# old vs new Aristo Pacific



## iaviksfan (Dec 27, 2007)

I'm thinking of buying an NOS Aristo Pacific. Its been at my local hobby store for a long time now. By the way, black box aristo.
Anyway, what are the advantages of new vs. old with this loco? Better or worse quality? Any problems? I will be using Revolution, once the containers are unloaded.
Thanks
Greg R.


----------



## josephunh (Mar 27, 2013)

Is Aristo even making that engine anymore? I haven't seen it on their site, or is that because they are currently out of stock?


----------



## Greg Elmassian (Jan 3, 2008)

Old style no socket, completely different drive system, different smoke system, etx. 

I would not buy it if you want to use the Revo, unless you want to do a complete rewire and are prepared for this unit to have parts availability problems. 

It must be 8 years or more old I think. 

Greg


----------



## iaviksfan (Dec 27, 2007)

yeah, its been at the hobby store a LONG time. Its only $50 cheaper than the newer ones. Maybe I can talk them down more. 
Thanks


----------



## Randy Stone (Jan 2, 2008)

Spend the $50.00 extra and save yourself the aggravation later


----------



## vsmith (Jan 2, 2008)

Wasn't this one from the era of the slipping driver wheels? I recall there was a preventative fix using red loc-tite but that was many many moons ago


----------



## Greg Elmassian (Jan 3, 2008)

No, this was BEFORE the "prime mover" gearbox... 

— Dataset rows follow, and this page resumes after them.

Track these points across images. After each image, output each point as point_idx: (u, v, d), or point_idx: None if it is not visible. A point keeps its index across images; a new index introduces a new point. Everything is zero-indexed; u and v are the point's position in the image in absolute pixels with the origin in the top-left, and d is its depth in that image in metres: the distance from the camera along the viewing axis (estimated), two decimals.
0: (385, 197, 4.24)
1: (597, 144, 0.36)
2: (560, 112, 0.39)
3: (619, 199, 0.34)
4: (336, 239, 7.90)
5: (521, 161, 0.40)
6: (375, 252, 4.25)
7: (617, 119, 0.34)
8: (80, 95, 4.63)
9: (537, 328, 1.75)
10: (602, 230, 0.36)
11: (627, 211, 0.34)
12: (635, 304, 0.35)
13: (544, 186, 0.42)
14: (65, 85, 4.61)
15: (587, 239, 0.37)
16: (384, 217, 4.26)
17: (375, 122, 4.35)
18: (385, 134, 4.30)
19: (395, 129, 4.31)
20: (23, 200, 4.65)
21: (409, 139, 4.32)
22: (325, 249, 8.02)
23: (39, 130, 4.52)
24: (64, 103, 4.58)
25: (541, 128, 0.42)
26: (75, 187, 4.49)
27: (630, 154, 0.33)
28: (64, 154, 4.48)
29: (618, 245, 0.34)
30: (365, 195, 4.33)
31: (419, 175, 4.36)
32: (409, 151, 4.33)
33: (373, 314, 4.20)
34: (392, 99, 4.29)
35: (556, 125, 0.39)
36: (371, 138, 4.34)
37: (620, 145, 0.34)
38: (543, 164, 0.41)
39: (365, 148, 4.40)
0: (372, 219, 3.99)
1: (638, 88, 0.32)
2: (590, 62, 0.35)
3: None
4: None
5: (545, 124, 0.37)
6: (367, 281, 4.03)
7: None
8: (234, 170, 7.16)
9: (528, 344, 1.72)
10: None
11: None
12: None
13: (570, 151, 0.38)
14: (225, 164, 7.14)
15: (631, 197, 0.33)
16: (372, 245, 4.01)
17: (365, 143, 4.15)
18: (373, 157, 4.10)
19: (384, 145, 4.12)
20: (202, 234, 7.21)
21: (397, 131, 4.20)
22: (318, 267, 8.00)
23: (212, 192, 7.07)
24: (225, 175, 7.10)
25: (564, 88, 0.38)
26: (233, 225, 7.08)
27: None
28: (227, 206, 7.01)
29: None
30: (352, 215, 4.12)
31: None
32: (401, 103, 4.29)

It needs to be really cheap to even be worth it... do you care if the smoke unit does not work, it's completely different than current production. 

It should be way cheaper than a new one. Of course, guess what the reason is that it's still there after 8 years.... he wants too much for it. 

Greg


----------



## iaviksfan (Dec 27, 2007)

No, unless its live steam, I don't run smoke. There have been to many people from here advising me against it. drains battery, etc. Next time in town, I'll see what they can do for me. on this. otherwise I'll pass on it. 
Greg R.


----------



## Greg Elmassian (Jan 3, 2008)

Yeah, work him over... he needs to know by keeping it for so long, it's no longer made, parts will be a problem, especially the motor block. 

Unless you get it for something like half of the street price for a new one, just walk on by... 

Greg


----------



## josephunh (Mar 27, 2013)

So no ones really answered my question though is Aristo still making pacifics or is it only left over units in peoples inventory that are left?


----------



## Randy Stone (Jan 2, 2008)

Yeah, work him over... he needs to know by keeping it for so long,* it's no longer made*, parts will be a problem, especially the motor block. 

Unless you get it for something like half of the street price for a new one, just walk on by... 

Greg

I believe the question was answered.


----------



## Greg Elmassian (Jan 3, 2008)

They now make a new style Pacific, different motor block, different electronics, and the socket. 

Greg


----------



## Treeman (Jan 6, 2008)

Aristo has been out of the new run for a while. A few would be left on dealers shelves.


----------



## jwalls110 (Dec 12, 2012)

Deceased Equine Flagellation. 

A specialty.


----------



## apo234 (Aug 14, 2013)

I would only get the new pacific... I just got one and its pretty nice... i only wish it had more detail and was weighted better...


----------



## Greg Elmassian (Jan 3, 2008)

With the ball bearing gearboxes you can add weight easily


----------



## Randy Stone (Jan 2, 2008)

Another thing to consider is the warranty. Most likely this loco is not going to have any kind of warranty. Aristo Craft most likely has no spare parts to repair this old loco.


----------



## iaviksfan (Dec 27, 2007)

i'll just pass on it. My holy grail is to someday get the LGB BLUE warbonnet F7 ABA set. I'll put the money towards that. 
Thanks 
Greg R.


----------



## apo234 (Aug 14, 2013)

Posted By Greg Elmassian on 24 Aug 2013 09:03 AM 
With the ball bearing gearboxes you can add weight easily 


sorry I met the weight is to far towards the back of the locomotive... like with the weight of the motor on the back of the locomotive mine was kinda tipping backwards a little... the stack of weights should be moved alittle more towards the front of the locomotive... but I did had some weight in the smoke box and that has helped mine out alot


----------



## Robby D (Oct 15, 2009)

We have a few of the new Pacifics in stock.


----------



## iaviksfan (Dec 27, 2007)

yes you do! My son and I really wanted ATSF, but that RIO Grande might work as well. Now where to find a Revo steam receiver. 
Thanks 
Greg R.


----------



## iaviksfan (Dec 27, 2007)

Well, that didn't take long, Mike has some in stock. What to do for battery size on these? 14 or 18?


----------



## Greg Elmassian (Jan 3, 2008)

14 will probably be enough because of the larger diameter wheels. 

Greg


----------



## iaviksfan (Dec 27, 2007)

Thanks, Greg 
Greg R.


----------



## Greg Elmassian (Jan 3, 2008)

I'd concentrate on getting more amp hours, since the larger wheels will load the motor more than a mikado, for example, so heavy trains will pull more amps, and use up the battery somewhat faster. 

Greg


----------